작품 상세

Property of a Nebraska Lady. BODMER, Karl (1809-1893). Massika, Saki Indian / Wakusasse, Musquake Indian, Tab., 3. Aquatint engraving with original hand color. From "Travels in the Interior of North America". J. Holscher, Coblenz; Bertrand, Paris; Ackermann & Co., London: 1832-1843. 16" x 19 1/2" visible, 24 3/4" x 28" framed. Karl Bodmer was a little-known Swiss painter when he was chosen by Prince Maximilian of Prussia to accompany his voyage to America. With the rest of Maximilian's company, the two traveled among the Plains Indians from 1832 to 1834, a time when the Plains and the Rockies were still virtually unknown. They arrived in the West before acculturation had begun to change the lives of the Indians, and Bodmer, who was a protege of the great naturalist von Humboldt, brought a trained ethnologist's eye to the task.
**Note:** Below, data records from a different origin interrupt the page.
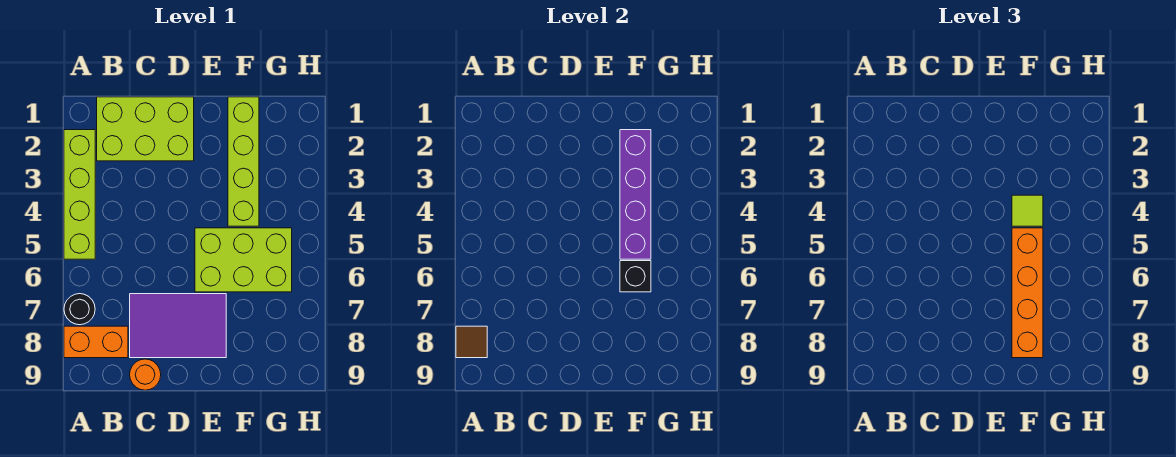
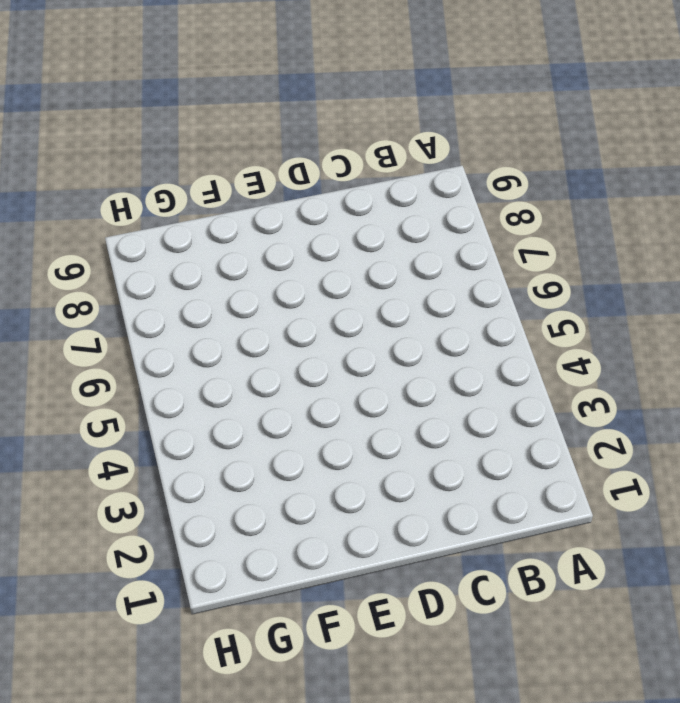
none -> lime brick A2:A5 level 1
none -> black round brick A7 level 1
none -> orange brick A8:B8 level 1

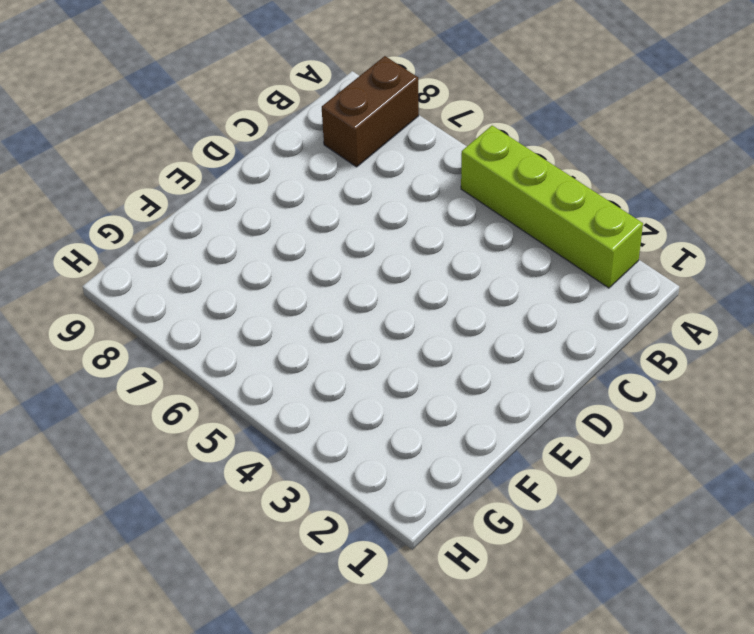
brown brick A8:B8 level 1 -> orange brick A8:B8 level 1
none -> black round brick A7 level 1
none -> lime brick B1:D2 level 1
none -> purple tile C7:E8 level 1

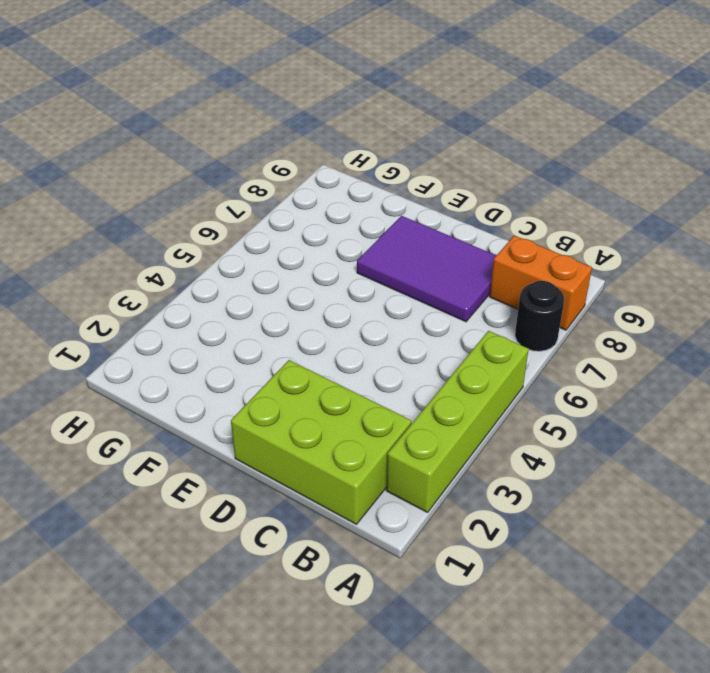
none -> orange round brick C9 level 1
none -> lime brick E5:G6 level 1
none -> lime brick F1:F4 level 1

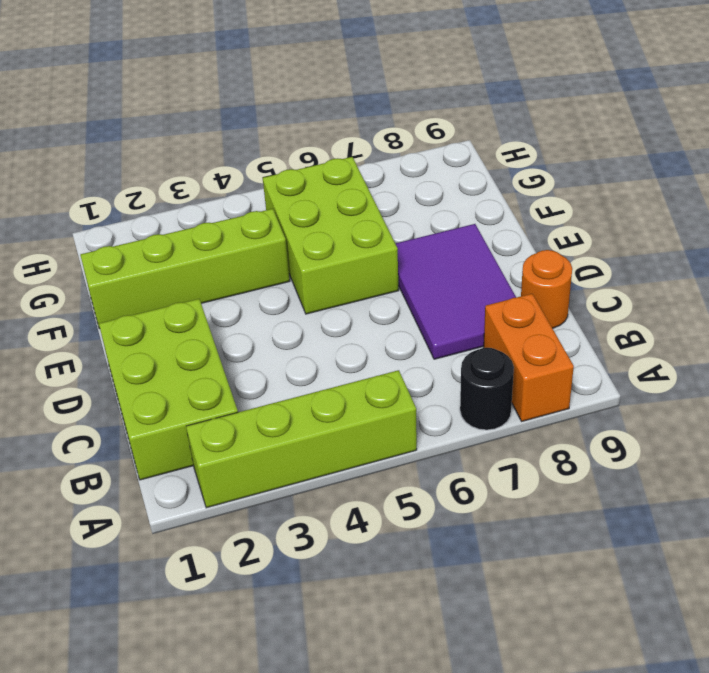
none -> brown tile A8 level 2
none -> purple brick F2:F5 level 2
none -> black brick F6 level 2

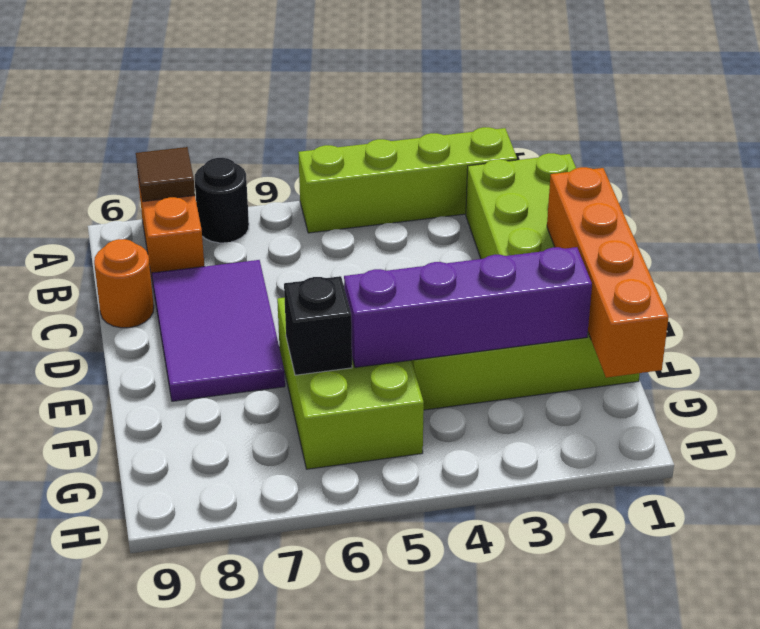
orange brick D1:G1 level 2 -> orange brick F5:F8 level 3
none -> lime tile F4 level 3

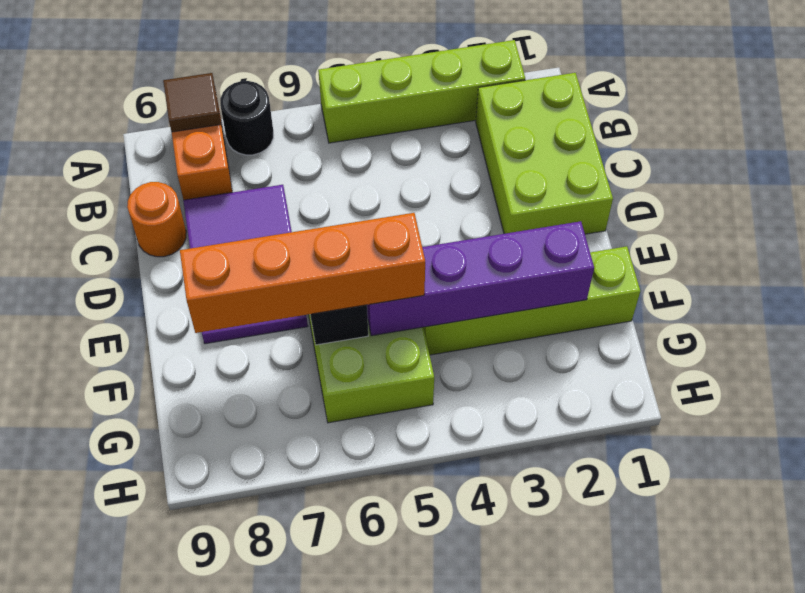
none -> lime tile F4 level 3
The Bodmer/Maximilian collaboration produced a record of their expedition that is incontestably the finest early graphic study of the Plains tribes. These prints rank with the finest Western art in any medium, and they are the most complete record of the Plains Indians before the epidemics of the mid-19th century had decimated their numbers, and before the white man's expansion had taken their lands.